● Study questions
A. In the article on the Zavala sanity verdict, reproduce the stretch from "Chief Deputy District" through "dating another man.", changing "apartment" to "home".
B. Go on with the article on the Zavala sanity verdict from the point at which it ends.

● Text under study
::::::::
"Evil doesn't mean insane."
These were a prosecutor's words, which resonated with jurors who determined Jose Blas Zavala was sane when he coldly pumped two bullets into his former girlfriend, Jennifer Hernandez, killing her.
Jurors found Zavala guilty of first-degree murder for killing Hernandez last week. Before trial, he entered a dual plea of not guilty, and not guilty by reason of insanity.
The sanity phase of Zavala's trial began Monday and the jury reached its decision Wednesday.
Chief Deputy District Attorney Mark Bacciarini argued two court appointed psychologists, Andrew Neufeld and Philip Trompetter, determined Zavala was sane when he killed Hernandez, 27, in her Denver Avenue apartment on Dec. 3, 2007. Merced police believe Zavala murdered Hernandez in a jealous rage, after learning she was dating another man.
Bacciarini, who prosecuted the case with Deputy District Attorney Thomas Min, said during closing arguments that although Zavala is an evil man, he wasn't legally insane. Bacciarini said Zavala's plea was only a ploy to absolve himself of a horrific crime.
"He understood what he was doing when he shot Jennifer, he understood that it was legally and morally wrong," Bacciarini said. "I want to thank the jurors for holding him accountable for what he did."
Zavala showed no emotion as the jury's verdict was read. The courtroom gallery was nearly empty, and no one from either Zavala's or Hernandez's family was present for the hearing.
::::::::
● Data for analysis
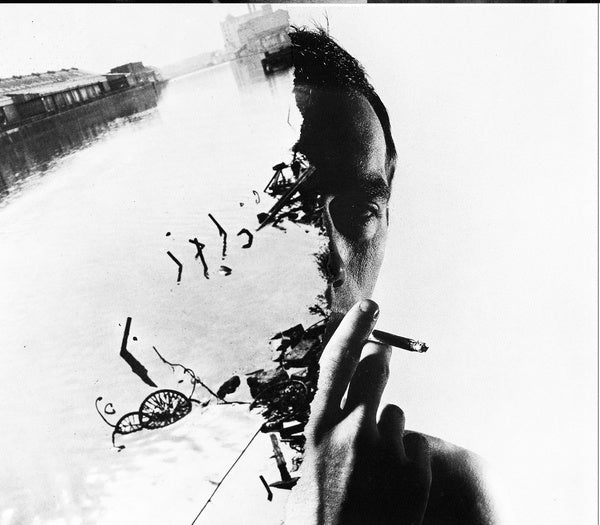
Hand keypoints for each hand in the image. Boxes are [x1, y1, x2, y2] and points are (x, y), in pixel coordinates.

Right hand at [285, 300, 431, 524]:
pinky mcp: (414, 474)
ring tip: (376, 465)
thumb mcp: (310, 464)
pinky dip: (408, 459)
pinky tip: (393, 484)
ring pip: (397, 415)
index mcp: (318, 428)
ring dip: (390, 431)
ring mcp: (385, 451)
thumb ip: (328, 428)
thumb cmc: (319, 515)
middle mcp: (352, 431)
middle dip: (380, 361)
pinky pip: (416, 446)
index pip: (337, 364)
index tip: (369, 308)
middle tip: (383, 359)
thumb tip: (348, 402)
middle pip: (375, 370)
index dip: (354, 331)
::::::::
● Answers per task
A.
Chief Deputy District Attorney Mark Bacciarini argued two court appointed psychologists, Andrew Neufeld and Philip Trompetter, determined Zavala was sane when he killed Hernandez, 27, in her Denver Avenue home on Dec. 3, 2007. Merced police believe Zavala murdered Hernandez in a jealous rage, after learning she was dating another man.

B.
The day of the murder, the 31-year-old former Mexican army serviceman went to Hernandez's apartment, and watched the victim walk her 9-year-old daughter to a school bus stop. After Zavala went to the apartment to confront Hernandez, she informed him of a new boyfriend in her life.
He walked across Olive Avenue to a nearby Save Mart parking lot and retrieved a .38 caliber Smith & Wesson five-shot revolver from his car. He returned to the apartment and walked the 2-year-old son he'd fathered with Hernandez outside.
Zavala re-entered the apartment and, at point-blank range, fired up to four shots at Hernandez. Two bullets struck Hernandez, one in the back of the head, the other near her left shoulder blade. She collapsed on the floor and died.
Christopher Loethen and Paul Lyon, the deputy public defenders who represented Zavala, argued his longtime drug abuse substantially impaired his judgment -- and he was unable to tell right from wrong.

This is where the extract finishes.